En France, le débat public est un préalable à la demande d’autorisation, dont le dépôt est prévu en 2015. Sous réserve d’autorisation, les premiers travaux de construction interviendraient en 2019, pour un début d’exploitation en 2025.

La même échéance est prévue en Suède pour l’ouverture du site de Forsmark, dans une roche granitique à 500 mètres de profondeur. Le permis de construire est en cours d’instruction depuis 2010. « Nous espérons obtenir ce permis fin 2016 pour lancer dès 2017 la première phase de construction », a déclaré Saida Laârouchi-Engström, vice-présidente de SKB, l’organisme en charge de la gestion des déchets radioactifs, citée dans un document de l’Andra.

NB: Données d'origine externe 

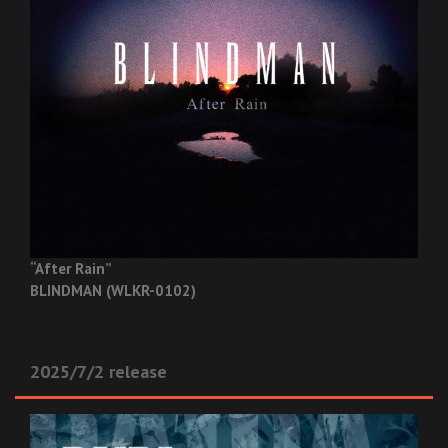
“After Rain”
BLINDMAN (WLKR-0102)
2025/7/2 release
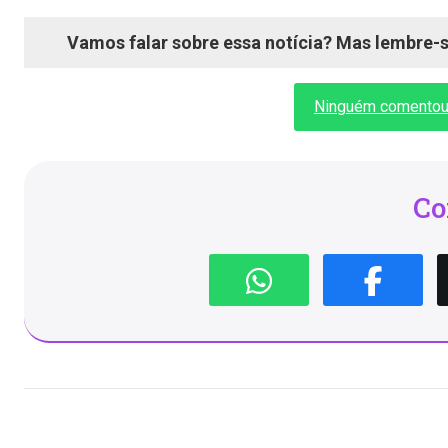
Vamos falar sobre essa notícia? Mas lembre-se
Ninguém comentou a
Co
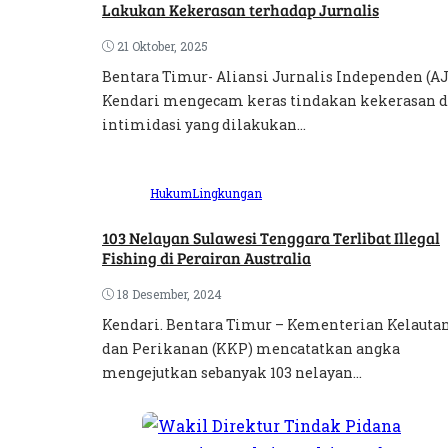
Lakukan Kekerasan terhadap Jurnalis
21 Oktober, 2025
Bentara Timur- Aliansi Jurnalis Independen (AJ
Kendari mengecam keras tindakan kekerasan 
intimidasi yang dilakukan...
Hukum
Lingkungan
103 Nelayan Sulawesi Tenggara Terlibat Illegal
Fishing di Perairan Australia
18 Desember, 2024
Kendari. Bentara Timur – Kementerian Kelauta
dan Perikanan (KKP) mencatatkan angka
mengejutkan sebanyak 103 nelayan...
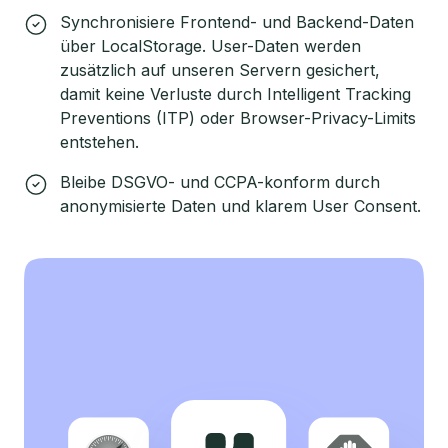
Synchronisiere Frontend- und Backend-Daten
über LocalStorage. User-Daten werden
zusätzlich auf unseren Servern gesichert,
damit keine Verluste durch Intelligent Tracking
Preventions (ITP) oder Browser-Privacy-Limits
entstehen.
Bleibe DSGVO- und CCPA-konform durch
anonymisierte Daten und klarem User Consent.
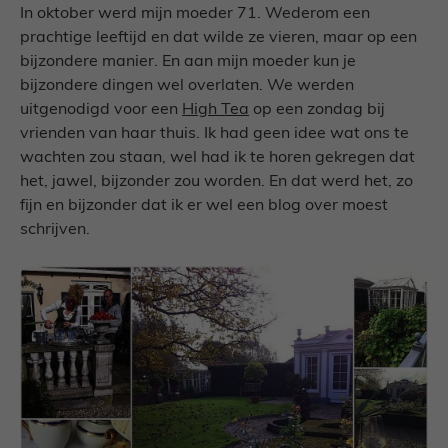
In oktober werd mijn moeder 71. Wederom een
prachtige leeftijd en dat wilde ze vieren, maar op een
bijzondere manier. En aan mijn moeder kun je
bijzondere dingen wel overlaten. We werden
uitgenodigd voor een
High Tea
op een zondag bij
vrienden van haar thuis. Ik had geen idee wat ons te
wachten zou staan, wel had ik te horen gekregen dat
het, jawel, bijzonder zou worden. En dat werd het, zo
fijn en bijzonder dat ik er wel een blog over moest
schrijven.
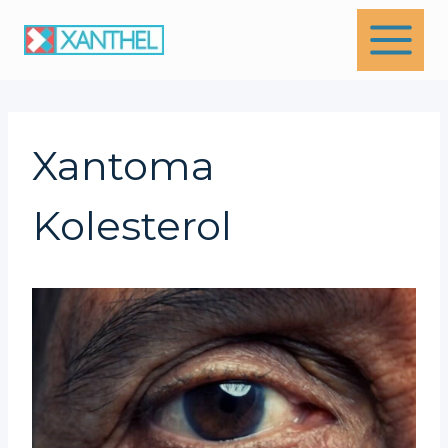
Skip
to
content
Xantoma
Kolesterol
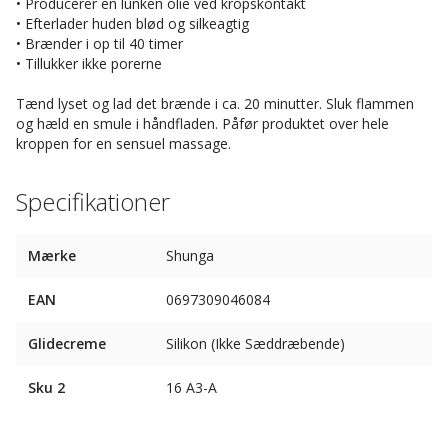
• Producerer en lunken olie ved kropskontakt
• Efterlader huden blød og silkeagtig
• Brænder i op til 40 timer
• Tillukker ikke porerne
Tænd lyset og lad det brænde i ca. 20 minutter. Sluk flammen
og hæld en smule i håndfladen. Påfør produktet over hele
kroppen for en sensuel massage.
Specifikationer
Mærke
Shunga
EAN
0697309046084
Glidecreme
Silikon (Ikke Sæddræbende)
Sku 2
16 A3-A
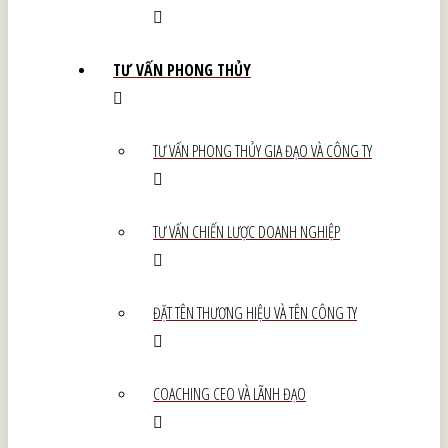
TƯ VẤN PHONG THỦY
TƯ VẤN PHONG THỦY GIA ĐẠO VÀ CÔNG TY
TƯ VẤN CHIẾN LƯỢC DOANH NGHIỆP
ĐẶT TÊN THƯƠNG HIỆU VÀ TÊN CÔNG TY
COACHING CEO VÀ LÃNH ĐẠO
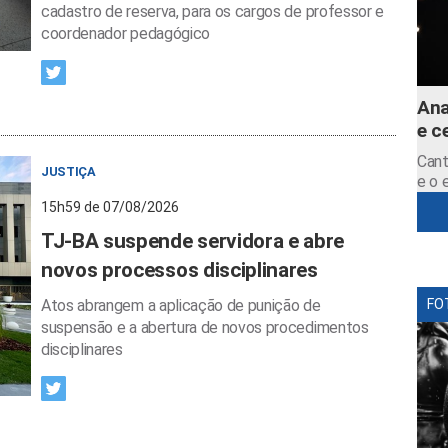
cadastro de reserva, para os cargos de professor e
coordenador pedagógico
Ana
e c
Cant
JUSTIÇA
e o 
15h59 de 07/08/2026
TJ-BA suspende servidora e abre
novos processos disciplinares
Atos abrangem a aplicação de punição de
FO
suspensão e a abertura de novos procedimentos
disciplinares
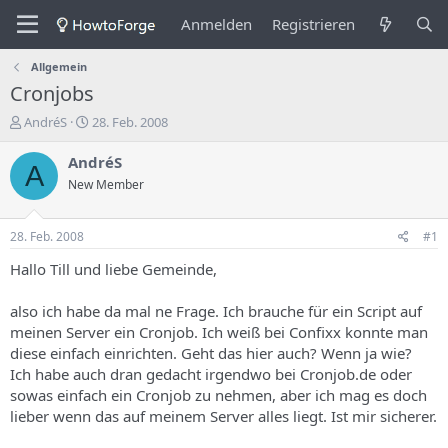
Anmelden
Registrieren
Allgemein
Cronjobs
E
E
AndréS
28. Feb. 2008
r
r
s
s
AndréS
A
t
t
New Member
e
e
l
l
l
l
28. Feb. 2008
#1
e
u
r
n
Hallo Till und liebe Gemeinde,
d
g
e
s
also ich habe da mal ne Frage. Ich brauche für ein Script auf
s
d
meinen Server ein Cronjob. Ich weiß bei Confixx konnte man
T
a
diese einfach einrichten. Geht das hier auch? Wenn ja wie?
h
t
Ich habe auch dran gedacht irgendwo bei Cronjob.de oder
e
u
m
m
sowas einfach ein Cronjob zu nehmen, aber ich mag es doch
a
lieber wenn das auf meinem Server alles liegt. Ist mir sicherer.
s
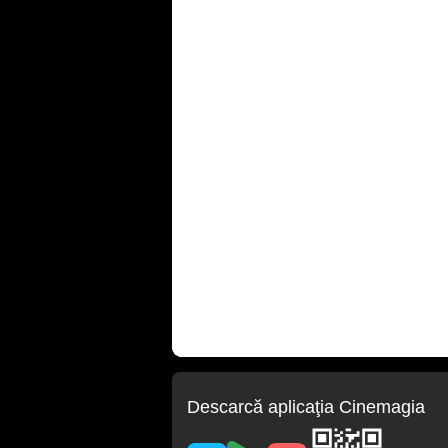
Descarcă aplicaţia Cinemagia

En Finlande, dont le programme est très proche de celui de la Suède, la société Posiva Oy a déposé fin 2012 une demande de permis de construire d’une installation de stockage profond sur le site d’Olkiluoto. Son exploitation pourrait débuter dès 2021.

D’autres pays ont des échéances beaucoup plus lointaines ou sont encore en phase d’études, comme le Royaume-Uni ou l’Allemagne en Europe, les Etats-Unis ou le Canada.

En Belgique, les études se poursuivent en prévision du stockage dans une couche d’argile à 225 m de profondeur, à Mol. Il ne pourrait démarrer qu’à partir de 2050.

De son côté, l’Espagne a réorienté ses priorités vers l’entreposage centralisé des combustibles usés, au moins jusqu’en 2050.

Aux Etats-Unis, un projet de stockage de déchets à haute activité dans le Nevada a été abandonné en 2009 et le processus de recherche d’un site vient de redémarrer. L’objectif est d’ouvrir un stockage en 2048.

En Chine, la construction du futur site de stockage, dans le désert de Gobi, n’est pas prévue avant 2040.

Quant au Japon, il prévoit un choix définitif du site en 2025, en vue d’une exploitation en 2035.

« La concertation est incontournable », souligne Gérald Ouzounian. « Techniquement, on sait faire depuis 20 ou 30 ans, mais c’est un problème de société, avec des questions sociales, éthiques, etc., qui surgissent dans tous les pays ».